Retry downloading buildpacks
Description
pack fails during create-builder if a buildpack is unable to be downloaded because of a temporary issue.
Proposed solution
pack could retry downloading a buildpack that has failed a handful of times to allow users to avoid network and service hiccups.
Describe alternatives you've considered
Pack could do nothing - Users would require re-running the entire pack command that failed or a user could run with pull-policy never and docker pull the buildpack images prior to running pack commands.
Additional context
- [x] This feature should be documented somewhere
We having buildpacks located in the public ECR and it seems flaky.
Status: Downloaded newer image for public.ecr.aws/r2f9u0w4/heroku-maven-buildpack@sha256:7bff54457286a9a36dbcaec77ab041d61c2e1a47741d459c3457e429f6d2f268
ERROR: failed to add buildpacks to builder: fetching image: image public.ecr.aws/r2f9u0w4/heroku-jvm-buildpack@sha256:fd4da69a6f34bce57e7280e290dd741d4059fcf8f5e60c6c6eb66258956dcb3c does not exist on the daemon: not found
Aside: The does not exist on the daemon in ^ is confusing at first. I think it shows that because it failed to download remotely and fell back to checking the local docker daemon.

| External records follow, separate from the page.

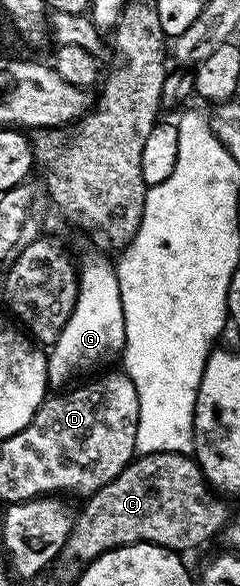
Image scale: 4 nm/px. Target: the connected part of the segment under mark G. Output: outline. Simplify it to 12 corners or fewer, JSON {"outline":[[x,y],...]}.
{"outline":[[113,259],[79,267],[76,307],[47,351],[48,384],[121,357],[126,328]]}

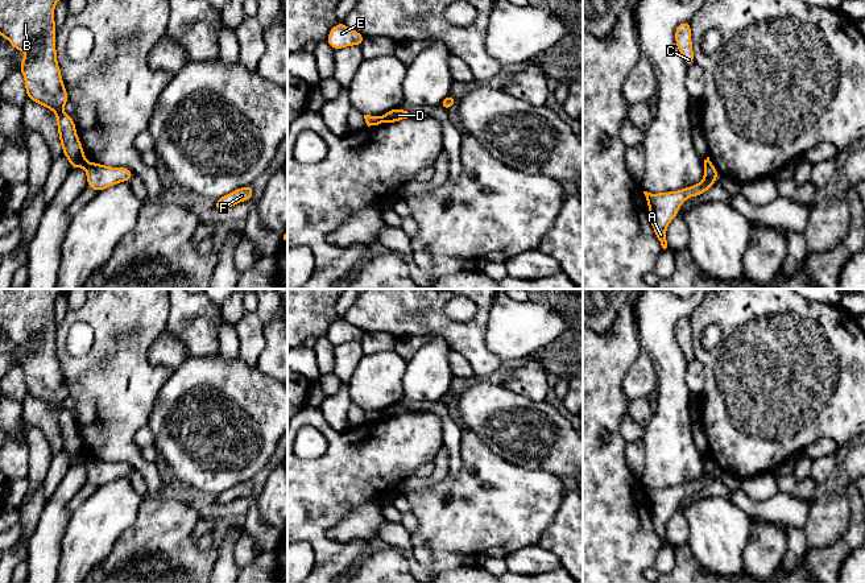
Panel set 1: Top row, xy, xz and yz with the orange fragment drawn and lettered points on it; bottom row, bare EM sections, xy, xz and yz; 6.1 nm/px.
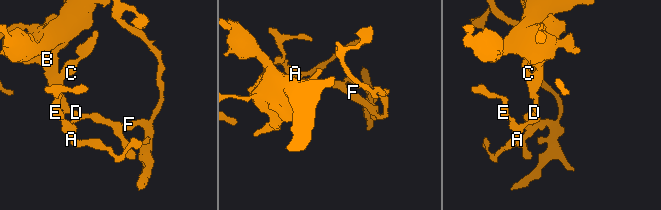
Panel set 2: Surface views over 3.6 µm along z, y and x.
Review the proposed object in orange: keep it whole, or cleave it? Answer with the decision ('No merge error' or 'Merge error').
Merge error

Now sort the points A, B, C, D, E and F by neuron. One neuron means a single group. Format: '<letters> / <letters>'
A D E F / B C

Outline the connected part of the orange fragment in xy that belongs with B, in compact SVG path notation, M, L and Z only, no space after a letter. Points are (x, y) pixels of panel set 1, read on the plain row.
M0 289L0 331L18 347L26 347L34 336L37 347L29 347L20 357L28 394L57 410L59 438L71 464L84 463L87 456L73 413L62 406L69 390L61 372L55 346L54 302L67 289Z

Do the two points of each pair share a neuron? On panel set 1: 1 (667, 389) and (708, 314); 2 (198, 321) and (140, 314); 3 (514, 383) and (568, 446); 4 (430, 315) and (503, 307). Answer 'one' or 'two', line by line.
1: two
2: two
3: two
4: two

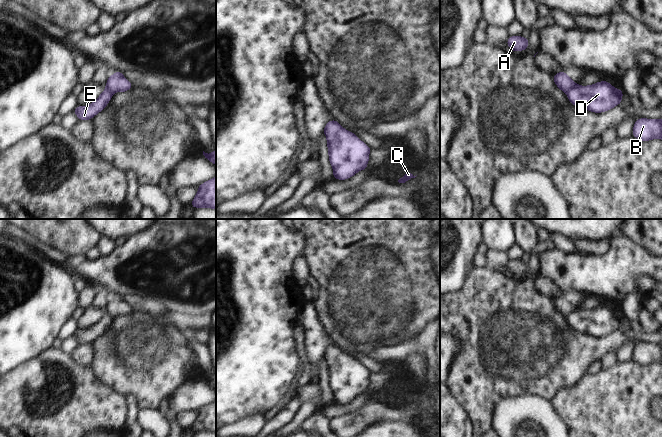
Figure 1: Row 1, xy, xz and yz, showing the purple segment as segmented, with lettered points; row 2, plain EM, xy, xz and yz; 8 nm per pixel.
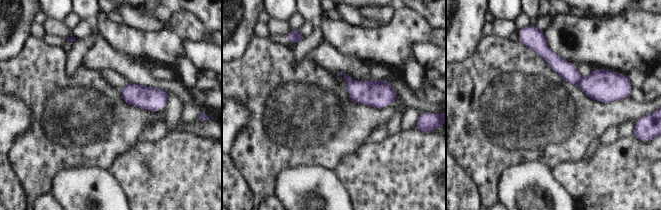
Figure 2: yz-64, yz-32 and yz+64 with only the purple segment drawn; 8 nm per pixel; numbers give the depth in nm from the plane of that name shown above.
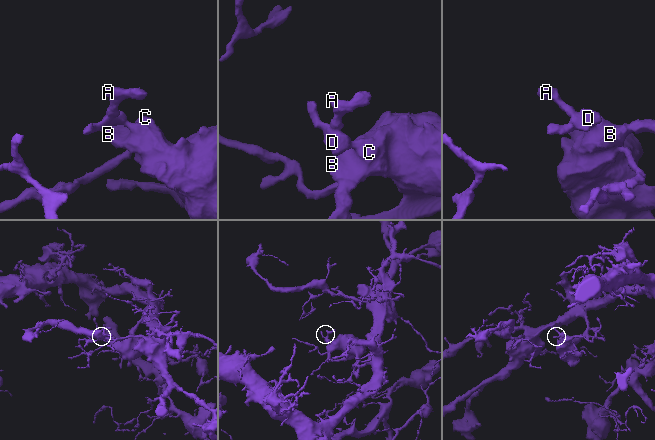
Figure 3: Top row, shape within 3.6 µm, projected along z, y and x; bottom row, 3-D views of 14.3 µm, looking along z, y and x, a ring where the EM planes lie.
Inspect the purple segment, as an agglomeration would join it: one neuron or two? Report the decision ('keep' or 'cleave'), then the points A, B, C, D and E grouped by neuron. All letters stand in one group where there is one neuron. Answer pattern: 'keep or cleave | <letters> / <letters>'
cleave | A / B C D E

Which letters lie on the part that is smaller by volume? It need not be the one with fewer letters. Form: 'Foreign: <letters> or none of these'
Foreign: A.

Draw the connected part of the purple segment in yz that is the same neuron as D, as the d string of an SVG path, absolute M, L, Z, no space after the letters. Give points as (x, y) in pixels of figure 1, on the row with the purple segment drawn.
M600 81L588 86L575 84L567 93L574 106L594 113L611 110L622 103L622 89L616 89L609 82Z

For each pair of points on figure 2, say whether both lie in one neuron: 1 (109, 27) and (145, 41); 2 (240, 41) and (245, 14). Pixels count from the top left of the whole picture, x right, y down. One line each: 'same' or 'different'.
1: same
2: same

Hi @jabrown85 , @jromero I started to take a look at this case, but after analyzing it I believe the issue will be solved by this PR - 96 in the Imgutil repository. That PR is adding a retry logic when the image is been downloaded. In case the image is not downloaded the message does not exist on the daemon is shown because of what @jabrown85 said, it is trying to find it locally after it failed to download remotely
Today I updated my code frio Imgutil repository in my local environment and I ran the Fetcher test suite, there are some tests that are failing after applying the code from PR - 96.
FAIL: TestFetcher (11.06s)
--- FAIL: TestFetcher/Fetcher (3.30s)
--- FAIL: TestFetcher/Fetcher/#Fetch/daemon_is_true/PullAlways/there_is_a_remote_image/pull_the_image_and_return_the_local_copy (0.09s)

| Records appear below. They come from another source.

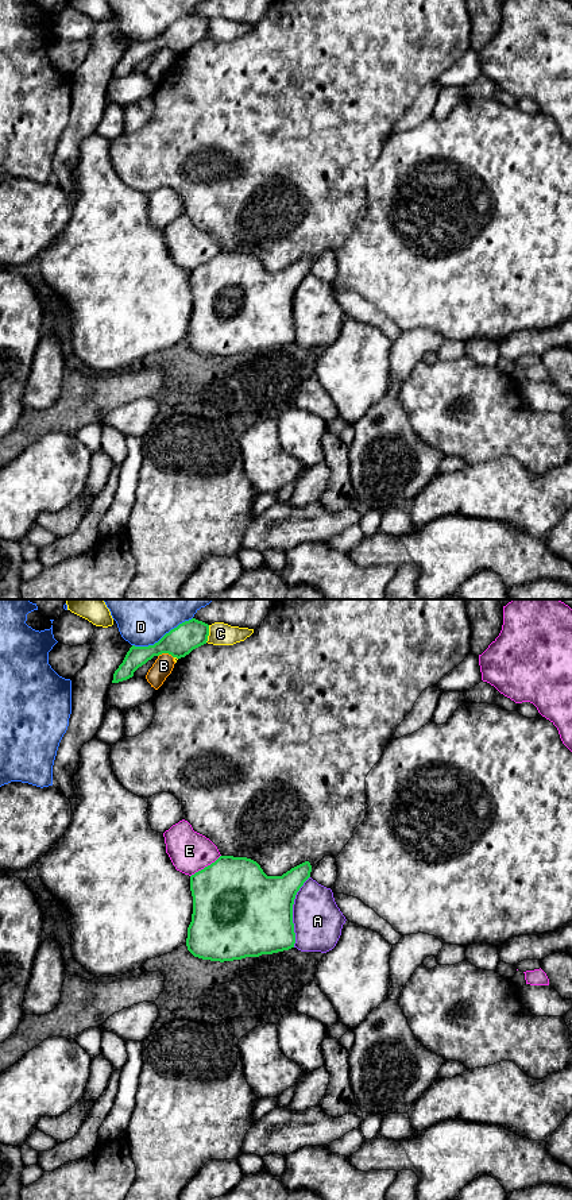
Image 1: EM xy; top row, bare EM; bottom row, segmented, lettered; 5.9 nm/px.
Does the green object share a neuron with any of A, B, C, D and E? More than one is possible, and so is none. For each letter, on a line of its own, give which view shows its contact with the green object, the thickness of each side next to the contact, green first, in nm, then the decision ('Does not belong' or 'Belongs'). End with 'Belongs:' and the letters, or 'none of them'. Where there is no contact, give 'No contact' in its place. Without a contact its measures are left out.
A: Touches green in xy. Thickness 500 nm (green) against 280 nm. Belongs
B: Touches green in xy. Thickness 180 nm (green) against 120 nm. Does not belong
C: Touches green in xy. Thickness 180 nm (green) against 140 nm. Does not belong
D: Touches green in xy. Thickness 180 nm (green) against 260 nm. Does not belong
E: Touches green in xy. Thickness 480 nm (green) against 240 nm. Does not belong
Belongs: A

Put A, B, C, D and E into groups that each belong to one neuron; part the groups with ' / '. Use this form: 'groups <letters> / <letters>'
groups A / B / C / D / E

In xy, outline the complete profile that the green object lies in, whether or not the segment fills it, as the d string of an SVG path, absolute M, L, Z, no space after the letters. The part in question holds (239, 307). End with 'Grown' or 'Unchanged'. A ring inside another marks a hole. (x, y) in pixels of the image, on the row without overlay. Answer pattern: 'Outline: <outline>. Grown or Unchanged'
Outline: M220 251L190 271L193 309L188 323L188 346L194 352L220 358L291 343L321 348L332 346L347 315L332 285L313 275L310 267L312 261L305 256L282 271L267 271L251 254Z. Grown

--- FAIL: TestFetcher/Fetcher/#Fetch/daemon_is_true/PullAlways/there_is_a_remote_image/doesn't_log_anything_in_quiet_mode (0.09s)

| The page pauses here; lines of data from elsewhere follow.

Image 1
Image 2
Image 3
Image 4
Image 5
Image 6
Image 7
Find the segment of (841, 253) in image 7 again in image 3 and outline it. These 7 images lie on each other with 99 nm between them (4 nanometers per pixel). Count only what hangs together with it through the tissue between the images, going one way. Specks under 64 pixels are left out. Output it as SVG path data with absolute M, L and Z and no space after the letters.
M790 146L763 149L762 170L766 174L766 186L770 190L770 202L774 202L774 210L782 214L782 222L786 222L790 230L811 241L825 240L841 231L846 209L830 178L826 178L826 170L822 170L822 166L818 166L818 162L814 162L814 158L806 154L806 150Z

--- FAIL: TestFetcher/Fetcher/#Fetch/daemon_is_true/PullIfNotPresent/there_is_a_remote_image/there_is_a_local_image/returns_the_local_image (0.09s)
--- FAIL: TestFetcher/Fetcher/#Fetch/daemon_is_true/PullIfNotPresent/there_is_a_remote_image/there_is_no_local_image/returns_the_remote_image (0.09s)
I will take a look to those tests and try to add new tests to reproduce this issue an very the fix with the code added in the imgutil repository
Today I updated my code frio Imgutil repository in my local environment and I ran the Fetcher test suite, there are some tests that are failing after applying the code from PR - 96.
FAIL: TestFetcher (11.06s) --- FAIL: TestFetcher/Fetcher (3.30s) --- FAIL: TestFetcher/Fetcher/#Fetch/daemon_is_true/PullAlways/there_is_a_remote_image/pull_the_image_and_return_the_local_copy (0.09s) --- FAIL: TestFetcher/Fetcher/#Fetch/daemon_is_true/PullAlways/there_is_a_remote_image/doesn't_log_anything_in_quiet_mode (0.09s) --- FAIL: TestFetcher/Fetcher/#Fetch/daemon_is_true/PullIfNotPresent/there_is_a_remote_image/there_is_a_local_image/returns_the_local_image (0.09s) --- FAIL: TestFetcher/Fetcher/#Fetch/daemon_is_true/PullIfNotPresent/there_is_a_remote_image/there_is_no_local_image/returns_the_remote_image (0.09s)I will take a look to those tests and try to add new tests to reproduce this issue an very the fix with the code added in the imgutil repository
Ignore this comment, the tests were failing in my local because of an issue with docker desktop v3.2*, I downgraded to version 3.1 and the tests were fine
Hi @jabrown85 .
I created the Pull Request #111 in the imgutil repository with some improvements to handle this cases, the error you are facing I think is happening because of the status 401 or 404 been thrown during the call to the ECR registry
Retries were implemented in imgutil here: https://github.com/buildpacks/imgutil/blob/5c57feb120b3362342d24bc45d59f0d66a44ebcc/remote/new.go#L234-L253
We looked into retrying on 40X errors, but decided that it might unnecessarily impact performance in cases where it could be perfectly valid that the image doesn't exist (e.g., previous image).